Everything I needed to know about Social Security I learned from the Internet Movie Database
If there's one movie I got tired of pretty quickly, it's The Corporation. It could be because I work on the same University campus the authours came from, precipitating the "local prof makes good" saturation. It could be because at every union or activist event I attend, I'm exhorted to make my way to the obligatory screening and have the same revelation that the unenlightened in my circle had when the movie snuck into the neighbourhood multiplex.
It's not that I hate the movie. It's a detailed treatise on the dysfunction in making the corporation's first duty to maximize profits to its shareholders. That being said, it has the charm of a PowerPoint presentation: the lack of "characters" (like the newsroom staff in "Control Room" or the grieving mother in "Fahrenheit 9/11") make The Corporation boring, confusing, and difficult to follow, but the events on the screen are still pretty damn unsettling.
Speaking of boring, confusing, difficult to follow, and pretty damn unsettling, the Bush administration continues it's push to privatize America's Social Security system. It appears the White House is looking to wash its hands of the longstanding practice of using Social Security as a slush fund, which under Bush has equated to big slushy tax cuts for wealthy Americans and a big slushy, sandy, bloody misadventrue in Iraq. Rather than a public system with defined benefits so people can retire with some sense of certainty, the President would rather see the nation's retirement nest egg handed over with no questions asked to that well-known bedrock of certainty, the stock market.

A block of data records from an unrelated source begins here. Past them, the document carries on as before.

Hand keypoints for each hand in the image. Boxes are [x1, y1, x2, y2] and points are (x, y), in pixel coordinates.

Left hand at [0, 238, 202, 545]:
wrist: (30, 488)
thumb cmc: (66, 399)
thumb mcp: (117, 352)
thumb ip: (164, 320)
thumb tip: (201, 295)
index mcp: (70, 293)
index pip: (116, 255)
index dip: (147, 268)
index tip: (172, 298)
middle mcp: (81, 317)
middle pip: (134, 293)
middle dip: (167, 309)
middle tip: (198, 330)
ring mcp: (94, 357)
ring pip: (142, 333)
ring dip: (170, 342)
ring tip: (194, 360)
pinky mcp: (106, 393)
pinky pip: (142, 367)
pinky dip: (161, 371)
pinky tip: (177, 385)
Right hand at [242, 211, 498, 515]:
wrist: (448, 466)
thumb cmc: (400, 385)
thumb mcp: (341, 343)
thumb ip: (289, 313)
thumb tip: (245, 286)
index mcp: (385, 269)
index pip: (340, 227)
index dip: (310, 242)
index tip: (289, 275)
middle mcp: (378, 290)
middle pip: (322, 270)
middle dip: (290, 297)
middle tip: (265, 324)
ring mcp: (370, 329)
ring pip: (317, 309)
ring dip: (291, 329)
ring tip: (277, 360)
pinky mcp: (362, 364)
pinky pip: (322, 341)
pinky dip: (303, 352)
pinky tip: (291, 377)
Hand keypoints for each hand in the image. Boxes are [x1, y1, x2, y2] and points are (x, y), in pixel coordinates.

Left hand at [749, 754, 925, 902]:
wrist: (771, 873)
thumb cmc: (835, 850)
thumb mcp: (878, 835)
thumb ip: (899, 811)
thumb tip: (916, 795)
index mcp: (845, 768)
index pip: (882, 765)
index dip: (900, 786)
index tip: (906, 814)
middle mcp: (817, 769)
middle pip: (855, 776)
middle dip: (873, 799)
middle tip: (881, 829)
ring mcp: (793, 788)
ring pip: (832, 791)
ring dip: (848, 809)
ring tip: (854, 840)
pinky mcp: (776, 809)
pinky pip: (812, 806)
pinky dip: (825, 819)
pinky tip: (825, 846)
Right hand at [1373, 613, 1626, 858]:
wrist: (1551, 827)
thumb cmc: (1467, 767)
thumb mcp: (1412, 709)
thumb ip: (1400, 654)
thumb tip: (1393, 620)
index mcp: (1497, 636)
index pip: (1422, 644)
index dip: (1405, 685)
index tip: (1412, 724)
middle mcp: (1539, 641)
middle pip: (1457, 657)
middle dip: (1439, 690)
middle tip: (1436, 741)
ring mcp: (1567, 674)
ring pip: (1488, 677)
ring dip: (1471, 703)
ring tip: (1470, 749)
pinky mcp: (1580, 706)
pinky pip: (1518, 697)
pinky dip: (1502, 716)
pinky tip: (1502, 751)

Moving defined benefits into 401K's (RRSPs for those who speak Canadian) means that brokers and fund managers would be taking up even more seats at multinationals corporate shareholders meetings. It's not like they actually show up at the meetings to fill those seats, they actually send a proxy. However, what's written on the proxy, with apologies to Malcom X, (who more than likely would have beat the crap out of these bastards) are the words "By any means necessary."
If that isn't bad enough, let's think about what would happen if the Bush plan actually came to pass, and fund managers carried the urgent weight of America's well being in the twilight years. All the nasty stuff we saw in The Corporation: just put the movie on fast forward and play it in a continuous loop, because that's what everyday life would eventually look like for Americans, and anyone America happens to rub up against. Actually, it could also look a lot like Matewan, Wall Street, John Q or even The Day After Tomorrow.
Economists (the good ones, not the TV ones) almost unanimously regard the privatization of Social Security as something of a sick joke. To provide a comparable level of benefits, the markets would be have to be running as they were at the height of the dot-com boom for about 75 years. Of course, we all remember how the dot-com boom went. Even if this Miracle on Wall Street (not an actual movie, hence no link) were to pass, wouldn't the perpetual windfall of payroll taxes render strangling Social Security in its sleep kind of a moot point?
Americans would be likely better off betting on the Oscar Winners or the Super Bowl (and this reporter says the Eagles will cover the spread) rather than gamble their life savings on Bush's plan for their retirement. All the more reason to wonder why Bush's retirement plan didn't start during the first week of last November.